Salary Calculator

How does Salary Calculator work?

Our Salary Calculator will easily evaluate your annual pre-tax salary taking into consideration the fixed Cost To Company (CTC) offered and variable pay (bonus) with all necessary deductions.

Deductions such as Provident Fund (Employer and Employee), Professional Tax and sometimes Employee Insurance are standard components of the CTC a company offers.

What is CTC?

Cost to Company (“CTC”) is an annual employee cost incurred/to be incurred by the Company. CTC generally includes basic salary, house rent allowance (“HRA”), medical allowance, transport allowance, and other such allowances/variable pay available to the employee.

CTC = Direct benefits (monetary) + Indirect benefits (non-monetary) + Savings contribution (contribution to PF. etc.).

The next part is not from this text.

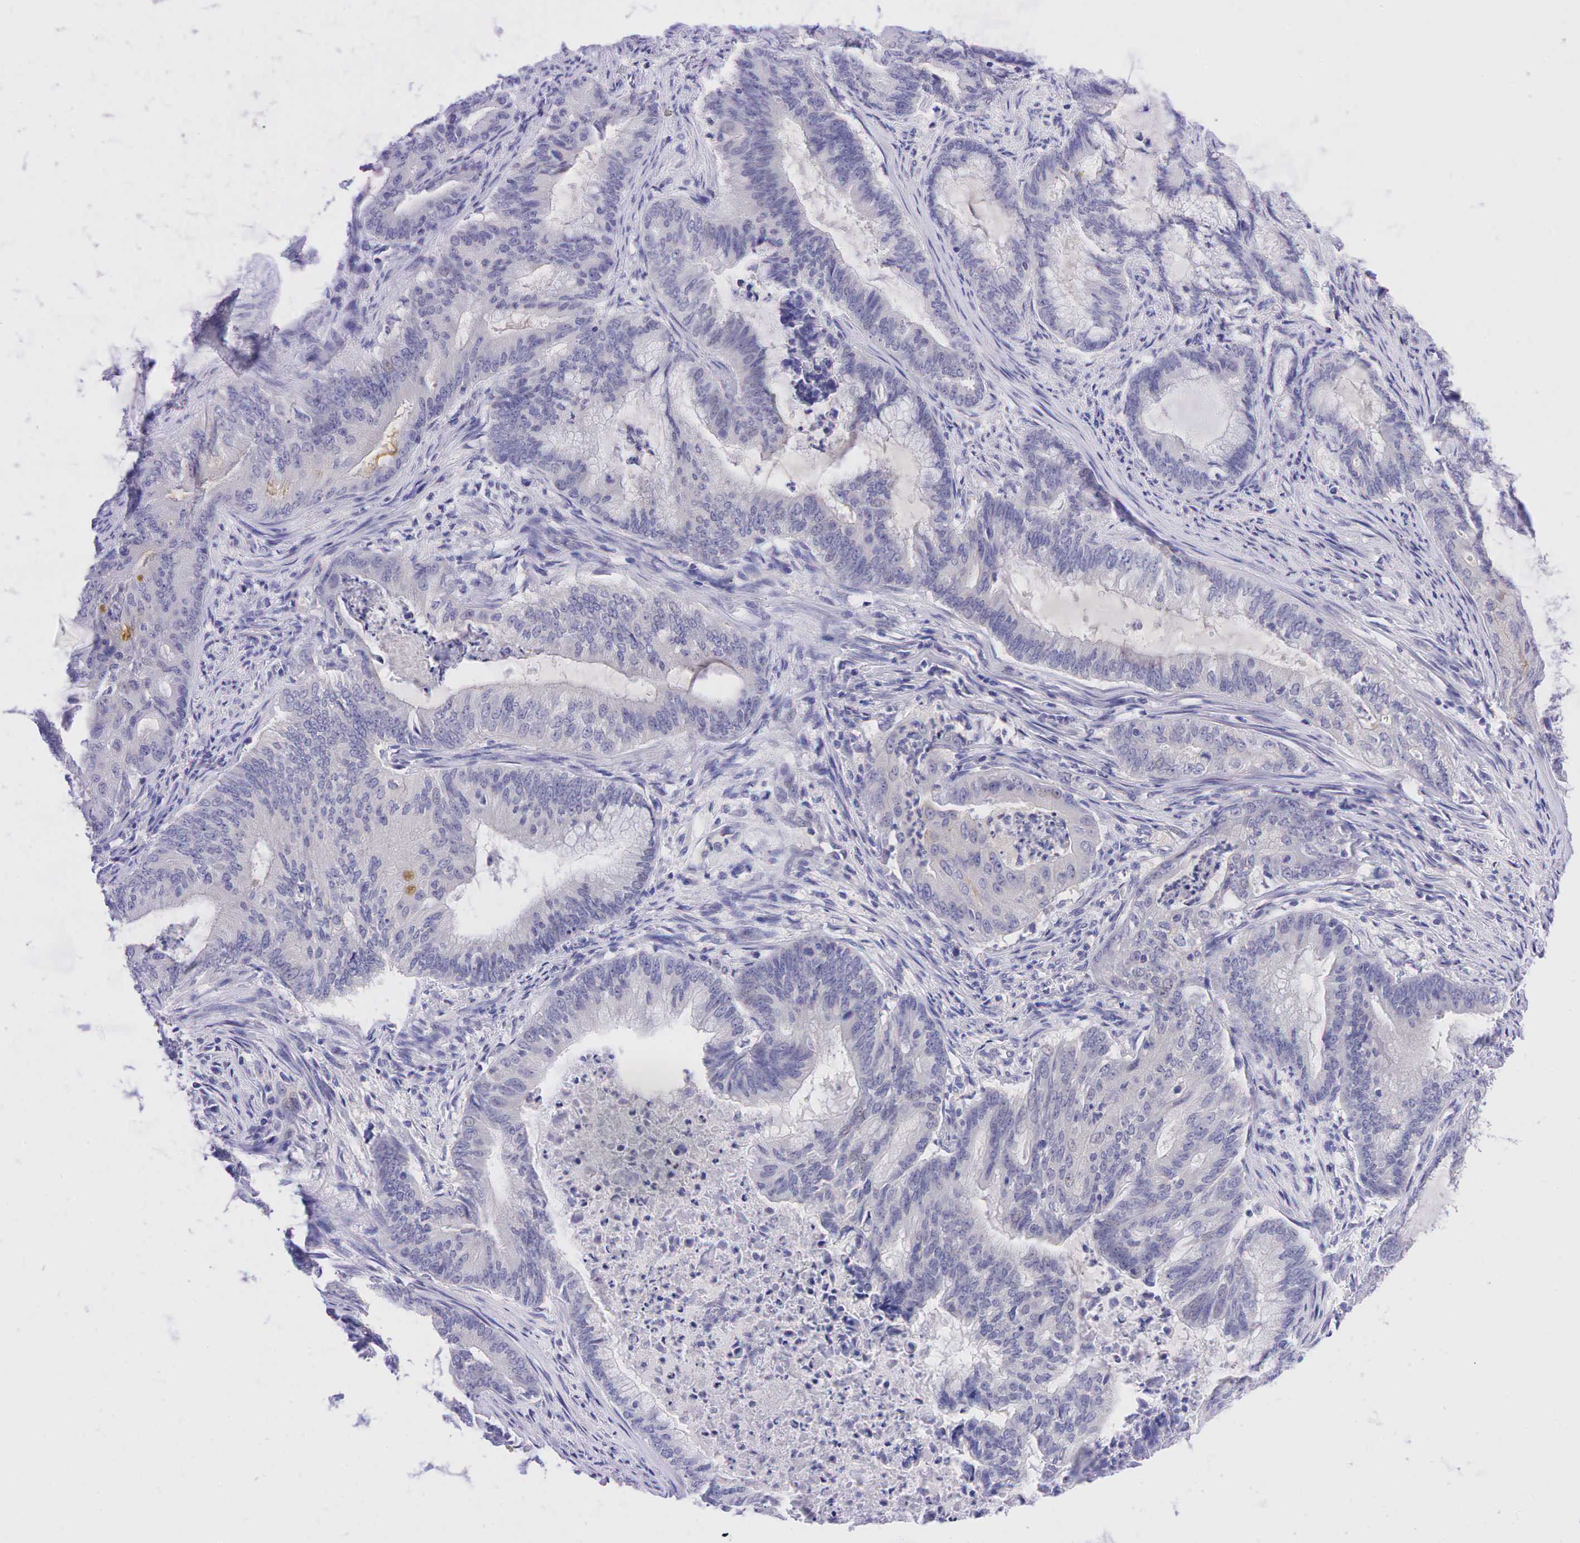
{"staining": {"intensity": "weak", "quantity": "<25%", "location": "cytoplasmic/membranous"}, "tissue": "endometrial cancer", "cell_type": "Tumor cells", "image_type": "cancer", "snomed": [{"axis": "morphology", "description": "Adenocarcinoma, NOS"}, {"axis": "topography", "description": "Endometrium"}], "caption": "There is no significant positivity in tumor cells of endometrial adenocarcinoma.", "gene": "AR", "patient": {"sex": "female", "age": 63}}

CTC is never equal to the amount of take-home salary of the employee. There are many components in the CTC that one does not receive as part of a take-home salary such as non-monetary benefits viz lunch benefits/Subsidized Meals & Food Coupons, Company Leased Accommodation, Life & Medical Insurance premiums paid by employers, travel facility being provided by the Company, social security benefits, etc.

Components of CTC:

1. Basic Salary

Basic salary is a fixed component of an employee’s CTC and usually ranges from 40%-50% of the total CTC. As per the new labour code, the basic salary is fixed at 50% of the CTC.

2. HRA

House Rent Allowance (HRA) is offered to the employees residing in rented accommodation. It is a fixed component of the CTC and is partially or fully exempt from taxes under the Income Tax Act.

However, HRA is fully taxable if you don’t live in rented accommodation. HRA is usually fixed as 50% of the basic salary.

3. LTA

Leave Travel Allowance (LTA) is the allowance received by employees for the expenses incurred while travelling. LTA can be claimed by submitting proof of travel documents under the Income Tax Act.

4. Medical Allowance

The Employer disburses a set amount disbursed to the Employee every month irrespective of the actual medical expenses incurred by the latter.

5. EPF

Employee contribution to Provident Fund comprises 12% of one’s salary. Contributed by both the Employer and Employee; the deductions are reflected in the monthly take home.

6. Professional Tax

Professional tax is levied by the State in which an Employee has been hired. The amount of tax deducted varies as per each state and reflects monthly on the in-hand salary receipt.


– Stock options issued if any, are not considered as part of CTC.
– Various non-monetary benefits are not considered as part of CTC.
– Certain portion of the CTC can be allocated as a bonus.

For Example:

If your Cost To Company (CTC) is Rs 12 lakh. The employer gives you a bonus of Rs 2,00,000 for the financial year. Your total gross salary is Rs 12,00,000 – Rs 2,00,000 = Rs 10,00,000. (The bonus is deducted from the CTC).